O cego de nascença é assim para que as obras de Deus se manifestem. E portanto, de uma maneira, sinal e manifestação de que Deus está entre os homens e age. assim, uma pessoa, em si não é pecado, mas ele comete pecados. Agora o pecado, de acordo com a definição clássica, é «uma palavra, um ato ou desejo contrário à Lei eterna".
O período da Quaresma é também um momento propício para a redescoberta do conceito e da ideia do próprio pecado, que é algo que dificilmente atribuímos a nós mesmos. Mais facilmente dizemos que cometemos um erro, bobagem, um erro humano. Vamos tentar refletir sobre isso em um momento forte de revisão de nossas vidas, este deveria ser este período de Quaresma. Somos todos filhos pecadores de Deus e agradecemos ao Senhor que nos ama como somos. Com o Sacramento da Confissão purificamos os nossos pecados e todos voltamos com a graça com que trabalhamos com Deus. É por isso que Jesus nos diz que este cego nasceu assim, sem ter cometido um pecado real que levou à cegueira; isto é para que nele se manifestem as obras de Deus.

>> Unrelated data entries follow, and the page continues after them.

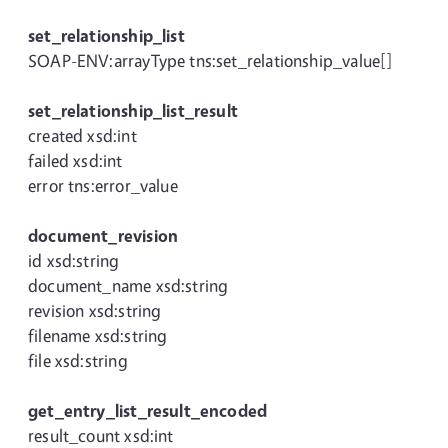
set_relationship_list
SOAP-ENV:arrayType tns:set_relationship_value[]
set_relationship_list_result
created xsd:int
failed xsd:int
error tns:error_value
document_revision
id xsd:string
document_name xsd:string
revision xsd:string
filename xsd:string
file xsd:string
get_entry_list_result_encoded
result_count xsd:int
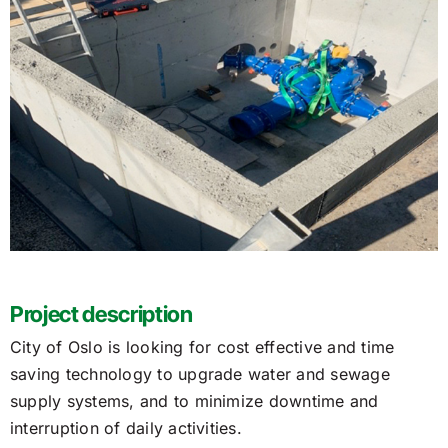
Project description
City of Oslo is looking for cost effective and time
saving technology to upgrade water and sewage
supply systems, and to minimize downtime and
interruption of daily activities.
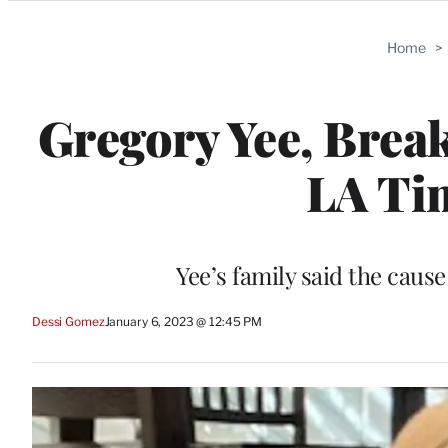
Categories
Home
>
Gregory Yee, Break
LA Tim
Yee’s family said the caus
Dessi Gomez
January 6, 2023 @ 12:45 PM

Jesus então convida aqueles que o enviam para realizar as obras, isto é, o Pai Eterno. Em primeiro lugar, diremos que o cego de nascença é aquele que passa fisicamente das trevas para a luz. Simbolicamente, o cego, é ele quem passa da cegueira espiritual à fé. Isto acontece precisamente através de Jesus. Jesus convida e transmite a quem o escuta – plausivelmente discípulos e apóstolos – o convite a realizar as obras de luz com Ele e com o Pai. Ele nos envia a todos para sermos velas acesas no fogo da verdade em Sua chama e Sua luz. O que acontece após a cura milagrosa é um número complexo de ações, de interrogatórios e perguntas. Perguntas que os fariseus se fazem e que fazem ao cego, para seus pais, porque nada os convence, não aceitar que alguém reconheça Jesus como fonte de verdade e luz. Na escuridão fria de crenças rígidas, de ídolos e sombras ideais da verdade de Cristo. Por esta razão, eles afugentam o agora ex-cego que milagrosamente recuperou a visão. Eles não querem ver quem pode questioná-los, porque na verdade, o verdadeiramente cego, são eles.
O cego de nascença contou-lhe: "Eu acredito, homem!». E ele se prostrou diante dele. Jesus então disse: “Eu vim a este mundo para julgar, para que os que não veem vejam e os que veem fiquem cegos".
Jesus vai ao encontro do cego curado novamente. eu farisei, mesmo que eles o tenham expulsado, acompanhe o diálogo entre os dois. O cego curado faz sua profissão de fé: «Sim, Senhor, acredito em Ti». E então ele se prostra, de acordo com o gesto judaico tradicional: prostração para mostrar a presença de Deus, como o Sumo Sacerdote fez no Santo dos Santos do Templo de Jerusalém. Jesus então lhe diz:
«Eu vim para julgar, para que aqueles que vêem não vejam e aqueles que vêem fiquem cegos”..
Desta forma ele também repreende os fariseus, contornando sua armadilha. Mas a frase forte de Jesus, no julgamento também é importante para nós. Na verdade, Jesus vem julgar não no sentido de condenar pessoas e pecadores, mas para que a sua luz não seja apenas uma revelação de fé em Deus. Também porque sob o seu amoroso e sábio julgamento, cada um de nós também pode abrir um vislumbre da verdade sobre nós mesmos, voltando a reconhecer todos os dons brilhantes que Deus lhe deu.
Pedimos ao Senhor a graça de realizar um ato de humildade e reconhecer-nos como pecadores, redescobrir ao mesmo tempo que somos obras-primas-presentes, com talentos e peculiaridades que podemos oferecer a Ele, aos outros e à Igreja num ato de amor.